■ **WHAT IS EXPECTED**
From the data below, report how many lines contain the word "builds", giving the number and nothing else.

■ **THE RECORDS**
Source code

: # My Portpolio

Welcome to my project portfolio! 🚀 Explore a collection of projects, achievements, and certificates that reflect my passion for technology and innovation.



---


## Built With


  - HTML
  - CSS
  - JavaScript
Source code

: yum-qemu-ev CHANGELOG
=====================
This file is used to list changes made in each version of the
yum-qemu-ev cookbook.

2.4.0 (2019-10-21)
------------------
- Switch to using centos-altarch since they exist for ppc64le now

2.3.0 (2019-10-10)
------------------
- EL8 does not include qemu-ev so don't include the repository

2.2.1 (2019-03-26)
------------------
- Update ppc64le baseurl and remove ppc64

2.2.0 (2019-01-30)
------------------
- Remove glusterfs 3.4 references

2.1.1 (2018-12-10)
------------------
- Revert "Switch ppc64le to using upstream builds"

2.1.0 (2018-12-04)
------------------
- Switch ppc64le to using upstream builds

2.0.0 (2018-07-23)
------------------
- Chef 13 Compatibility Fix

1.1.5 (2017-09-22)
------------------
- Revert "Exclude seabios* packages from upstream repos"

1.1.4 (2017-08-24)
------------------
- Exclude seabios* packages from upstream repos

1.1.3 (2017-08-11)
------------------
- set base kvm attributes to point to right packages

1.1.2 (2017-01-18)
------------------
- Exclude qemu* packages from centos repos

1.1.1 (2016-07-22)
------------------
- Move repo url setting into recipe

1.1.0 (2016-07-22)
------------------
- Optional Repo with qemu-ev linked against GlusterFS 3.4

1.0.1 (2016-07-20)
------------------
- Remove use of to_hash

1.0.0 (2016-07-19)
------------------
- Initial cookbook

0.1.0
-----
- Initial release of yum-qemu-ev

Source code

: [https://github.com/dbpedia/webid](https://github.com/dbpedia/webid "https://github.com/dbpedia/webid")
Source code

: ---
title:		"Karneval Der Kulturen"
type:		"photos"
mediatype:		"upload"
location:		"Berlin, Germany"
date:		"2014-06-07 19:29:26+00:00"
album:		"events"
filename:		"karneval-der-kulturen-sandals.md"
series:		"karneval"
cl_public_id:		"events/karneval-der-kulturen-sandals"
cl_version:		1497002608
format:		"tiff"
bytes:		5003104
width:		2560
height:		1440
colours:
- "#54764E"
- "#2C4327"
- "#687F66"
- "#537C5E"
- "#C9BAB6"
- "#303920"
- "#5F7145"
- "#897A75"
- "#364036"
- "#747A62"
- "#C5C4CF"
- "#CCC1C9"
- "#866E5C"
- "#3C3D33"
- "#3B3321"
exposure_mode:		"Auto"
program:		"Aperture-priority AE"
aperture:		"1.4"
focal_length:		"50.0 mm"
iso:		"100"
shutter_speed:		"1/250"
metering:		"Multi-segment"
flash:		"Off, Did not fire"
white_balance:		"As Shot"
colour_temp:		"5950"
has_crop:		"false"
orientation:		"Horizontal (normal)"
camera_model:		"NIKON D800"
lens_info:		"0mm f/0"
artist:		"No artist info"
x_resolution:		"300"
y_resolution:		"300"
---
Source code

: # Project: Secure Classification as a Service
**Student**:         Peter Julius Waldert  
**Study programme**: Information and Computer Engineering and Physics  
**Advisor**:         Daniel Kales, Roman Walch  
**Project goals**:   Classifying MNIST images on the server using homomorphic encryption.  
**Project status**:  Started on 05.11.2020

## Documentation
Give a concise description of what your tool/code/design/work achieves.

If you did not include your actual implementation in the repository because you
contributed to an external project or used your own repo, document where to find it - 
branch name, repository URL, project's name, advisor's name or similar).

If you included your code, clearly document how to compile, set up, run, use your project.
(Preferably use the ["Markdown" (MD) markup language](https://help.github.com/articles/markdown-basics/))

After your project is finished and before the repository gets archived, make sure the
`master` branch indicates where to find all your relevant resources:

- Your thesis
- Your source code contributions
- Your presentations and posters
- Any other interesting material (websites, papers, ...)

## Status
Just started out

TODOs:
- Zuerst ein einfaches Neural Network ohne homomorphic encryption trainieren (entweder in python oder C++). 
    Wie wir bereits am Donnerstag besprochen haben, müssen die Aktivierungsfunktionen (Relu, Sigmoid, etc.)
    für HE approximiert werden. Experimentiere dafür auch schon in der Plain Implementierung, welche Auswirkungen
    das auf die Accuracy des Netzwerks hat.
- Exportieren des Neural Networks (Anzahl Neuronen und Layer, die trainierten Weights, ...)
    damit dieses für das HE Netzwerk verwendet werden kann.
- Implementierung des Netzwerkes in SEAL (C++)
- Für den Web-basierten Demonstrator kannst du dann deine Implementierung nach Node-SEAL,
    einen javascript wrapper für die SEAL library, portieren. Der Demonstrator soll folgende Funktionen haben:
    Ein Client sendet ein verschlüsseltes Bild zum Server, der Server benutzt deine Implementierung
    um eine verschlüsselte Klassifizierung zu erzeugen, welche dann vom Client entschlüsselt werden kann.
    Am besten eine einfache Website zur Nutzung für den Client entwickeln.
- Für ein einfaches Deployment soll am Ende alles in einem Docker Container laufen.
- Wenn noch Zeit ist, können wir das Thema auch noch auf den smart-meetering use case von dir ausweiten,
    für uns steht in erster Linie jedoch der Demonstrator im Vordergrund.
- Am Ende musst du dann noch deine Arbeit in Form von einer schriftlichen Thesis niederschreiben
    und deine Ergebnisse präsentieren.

■ **ANSWER SECTION**
2